A fruit fly in a lab does not sense the sunrise. There are no lengthening days, cool mornings or hot afternoons. Under typical laboratory conditions, lights are flicked on or off every 12 hours; temperature is a constant 25 °C. These are not the most natural conditions for studying the 24-hour cycles of behavior known as circadian rhythms, but they are what researchers have used for decades.

In the lab, flies have a sharp burst of activity that starts just before the lights turn on in the morning; a second burst in activity comes in the evening, just before the lights go off. Aberrations in these patterns were crucial to discovering several 'clock genes' that govern rhythms for sleep-wake-activity patterns.

In light of these long-established observations, flies are thought to be adapted for activity bursts around dawn and dusk. There is even a set of neuronal clusters that determines morning activity and another that controls evening activity. But new research shows that flies living outdoors keep a different schedule.
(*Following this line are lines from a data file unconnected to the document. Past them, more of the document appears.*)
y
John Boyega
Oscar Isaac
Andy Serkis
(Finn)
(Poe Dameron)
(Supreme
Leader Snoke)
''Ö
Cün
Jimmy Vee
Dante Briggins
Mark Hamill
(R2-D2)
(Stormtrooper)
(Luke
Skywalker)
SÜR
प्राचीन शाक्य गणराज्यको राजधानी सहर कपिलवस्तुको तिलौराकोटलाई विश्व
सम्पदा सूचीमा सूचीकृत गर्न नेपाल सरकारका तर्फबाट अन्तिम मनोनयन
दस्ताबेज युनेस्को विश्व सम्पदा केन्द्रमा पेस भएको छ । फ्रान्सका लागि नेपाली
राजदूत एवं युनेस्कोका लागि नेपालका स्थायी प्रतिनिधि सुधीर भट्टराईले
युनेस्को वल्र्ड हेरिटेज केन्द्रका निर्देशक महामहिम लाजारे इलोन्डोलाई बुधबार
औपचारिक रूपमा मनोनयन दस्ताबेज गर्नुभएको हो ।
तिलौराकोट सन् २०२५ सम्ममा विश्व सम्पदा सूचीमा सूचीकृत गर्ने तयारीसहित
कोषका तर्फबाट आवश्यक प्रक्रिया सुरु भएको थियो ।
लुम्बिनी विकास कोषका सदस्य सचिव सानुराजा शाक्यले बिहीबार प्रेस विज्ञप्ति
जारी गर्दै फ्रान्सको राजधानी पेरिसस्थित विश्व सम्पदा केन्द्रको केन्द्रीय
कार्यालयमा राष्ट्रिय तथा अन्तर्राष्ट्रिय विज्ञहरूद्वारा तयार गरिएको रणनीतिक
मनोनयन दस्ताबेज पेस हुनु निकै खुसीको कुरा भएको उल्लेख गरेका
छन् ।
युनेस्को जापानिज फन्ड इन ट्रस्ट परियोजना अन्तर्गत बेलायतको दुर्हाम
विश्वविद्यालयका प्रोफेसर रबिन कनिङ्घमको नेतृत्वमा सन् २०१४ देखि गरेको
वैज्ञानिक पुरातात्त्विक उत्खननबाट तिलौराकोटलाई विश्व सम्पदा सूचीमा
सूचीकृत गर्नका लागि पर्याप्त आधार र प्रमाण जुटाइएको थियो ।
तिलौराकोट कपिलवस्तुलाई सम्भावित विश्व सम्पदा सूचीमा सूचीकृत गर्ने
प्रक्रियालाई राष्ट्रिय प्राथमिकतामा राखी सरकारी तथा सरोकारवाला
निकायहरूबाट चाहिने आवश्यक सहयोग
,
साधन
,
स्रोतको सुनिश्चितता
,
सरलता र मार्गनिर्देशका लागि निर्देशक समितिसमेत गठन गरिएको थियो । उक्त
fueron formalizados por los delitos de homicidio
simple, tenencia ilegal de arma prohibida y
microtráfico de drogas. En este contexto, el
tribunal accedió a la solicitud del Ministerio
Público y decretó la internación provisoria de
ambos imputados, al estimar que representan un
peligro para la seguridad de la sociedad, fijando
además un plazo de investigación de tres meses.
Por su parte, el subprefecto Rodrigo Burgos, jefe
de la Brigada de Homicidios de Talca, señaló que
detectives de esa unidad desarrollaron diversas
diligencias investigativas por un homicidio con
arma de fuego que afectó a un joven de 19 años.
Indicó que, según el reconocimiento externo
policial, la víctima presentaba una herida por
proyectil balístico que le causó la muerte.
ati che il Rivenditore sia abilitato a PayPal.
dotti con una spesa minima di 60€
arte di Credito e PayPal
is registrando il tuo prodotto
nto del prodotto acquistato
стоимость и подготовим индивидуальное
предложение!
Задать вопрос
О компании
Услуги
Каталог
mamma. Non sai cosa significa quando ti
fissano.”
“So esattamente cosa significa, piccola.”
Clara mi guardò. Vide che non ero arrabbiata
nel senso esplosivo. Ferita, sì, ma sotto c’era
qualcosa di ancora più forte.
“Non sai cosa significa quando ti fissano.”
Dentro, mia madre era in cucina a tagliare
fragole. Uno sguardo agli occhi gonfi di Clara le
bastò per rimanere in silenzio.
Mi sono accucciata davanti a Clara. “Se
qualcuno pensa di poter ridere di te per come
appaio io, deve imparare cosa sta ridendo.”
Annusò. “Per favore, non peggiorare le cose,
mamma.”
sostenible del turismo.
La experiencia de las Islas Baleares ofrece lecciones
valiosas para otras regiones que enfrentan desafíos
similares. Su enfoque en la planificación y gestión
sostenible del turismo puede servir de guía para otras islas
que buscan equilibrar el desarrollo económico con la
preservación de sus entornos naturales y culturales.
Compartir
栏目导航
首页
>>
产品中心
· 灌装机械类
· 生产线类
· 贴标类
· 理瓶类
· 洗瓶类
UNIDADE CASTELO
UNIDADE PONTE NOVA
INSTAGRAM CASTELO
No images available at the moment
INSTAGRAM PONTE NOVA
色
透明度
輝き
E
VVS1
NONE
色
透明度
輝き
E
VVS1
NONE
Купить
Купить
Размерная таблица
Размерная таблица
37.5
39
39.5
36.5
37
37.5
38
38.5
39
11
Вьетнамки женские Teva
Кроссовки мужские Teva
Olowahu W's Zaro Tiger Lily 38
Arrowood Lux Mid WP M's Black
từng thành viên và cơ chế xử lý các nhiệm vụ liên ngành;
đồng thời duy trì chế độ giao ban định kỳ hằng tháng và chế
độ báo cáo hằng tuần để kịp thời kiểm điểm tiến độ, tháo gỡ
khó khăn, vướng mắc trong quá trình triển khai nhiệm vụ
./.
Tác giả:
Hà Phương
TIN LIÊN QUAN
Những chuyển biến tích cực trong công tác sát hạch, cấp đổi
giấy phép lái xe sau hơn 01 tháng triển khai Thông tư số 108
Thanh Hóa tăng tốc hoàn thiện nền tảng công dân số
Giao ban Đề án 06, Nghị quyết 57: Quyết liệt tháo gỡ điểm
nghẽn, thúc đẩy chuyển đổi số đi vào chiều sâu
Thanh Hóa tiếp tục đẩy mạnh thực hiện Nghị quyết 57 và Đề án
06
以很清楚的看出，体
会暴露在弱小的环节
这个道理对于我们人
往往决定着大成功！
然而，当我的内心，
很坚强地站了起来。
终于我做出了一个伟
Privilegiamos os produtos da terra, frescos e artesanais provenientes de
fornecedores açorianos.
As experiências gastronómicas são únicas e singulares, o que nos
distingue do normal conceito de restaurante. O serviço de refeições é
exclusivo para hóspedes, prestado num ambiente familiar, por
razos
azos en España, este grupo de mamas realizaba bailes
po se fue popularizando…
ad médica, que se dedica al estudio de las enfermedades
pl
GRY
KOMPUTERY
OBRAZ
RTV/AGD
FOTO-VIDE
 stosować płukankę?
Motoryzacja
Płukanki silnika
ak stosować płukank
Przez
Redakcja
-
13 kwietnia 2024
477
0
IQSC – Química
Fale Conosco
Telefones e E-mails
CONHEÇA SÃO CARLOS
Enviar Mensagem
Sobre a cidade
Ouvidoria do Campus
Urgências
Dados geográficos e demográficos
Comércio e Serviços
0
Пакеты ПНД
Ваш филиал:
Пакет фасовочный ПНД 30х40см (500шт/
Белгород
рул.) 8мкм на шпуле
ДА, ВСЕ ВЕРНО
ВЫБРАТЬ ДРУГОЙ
From spring to autumn, research teams led by Rodolfo Costa at the University of Padova in Italy and Charalambos Kyriacou at the University of Leicester in the UK kept flies outdoors, where they were exposed to daily light and temperature fluctuations at 46° and 52° latitude, respectively. In addition to bursts of activity around dusk and dawn, flies maintained al fresco have a third burst, in the afternoon. More than half of the flies perked up in the afternoon at average daily temperatures of 20 °C; nearly all did at 27 °C. In fact, when total daily levels of activity were considered, less than a quarter of the flies' activity occurred around dawn and dusk. Although fruit flies have generally been labeled 'crepuscular' (meaning most active in twilight), this finding indicates that these insects would be better classified as diurnal, says Costa.

As the weather got hotter, the flies' morning burst of activity came earlier and the evening burst grew later, correlating with the lengthening days. English summer days have 3–4 hours' more daylight than the corresponding Italian days further south, but the timing of the English and Italian flies' activity was largely dependent on average temperatures. This shows, says Costa, “the dominance of temperature over photo-period in nature, a result at odds with most laboratory studies.” However, temperature is not the only factor: if flies were covered up so that they could not sense the coming dawn, their morning bursts in activity were delayed.

Some mutant flies with off-sync behavior in the lab showed regular patterns outdoors and generally behaved similarly to their wild-type counterparts. Circadian rhythms are thought to help organisms tailor activities to the most suitable times of day as well as adapt to gradual seasonal changes. Internal cues may be particularly important for regulating internal organs, whereas other activity can take its cue from external factors, says Costa. “Our study suggests that behavior, which is the brain's way of changing its environment, doesn't necessarily need to anticipate regular environmental changes; it can simply react to them.”

Flies' daily rhythms differ in lab and outdoors

Whereas temperature and twilight cues get flies up in the morning, internal clock-derived cues seem to regulate afternoon and evening behavior. The PERIOD gene affects timing of circadian rhythms: the 'long' mutants have more time between their morning and evening activity periods, whereas the 'short' mutants have less. Outdoors, both types of mutants had their morning burst of activity at the same time, but their afternoon and evening activities were different, with the 'short' mutants' activity bursts occurring earlier and 'long' mutants' bursts occurring later.

Costa's team was able to replicate patterns observed under outdoor conditions in the laboratory by simulating natural daylight and temperature variations, but doing so was difficult. An electronics whiz designed a panel of programmable white-light LEDs that can vary light intensity over six or more orders of magnitude. Also, if the temperature changes were not very smooth, the flies' behavior was affected.

Experiments in animal behavior could benefit from conditions closer to animals' natural environments, says Costa. Not only will these adjustments provide better interpretation of what behaviors are adaptive, they could also improve animal welfare. “The results of our experiments could help make animals' environments healthier and more comfortable through simple measures like changing light levels and temperatures gradually.”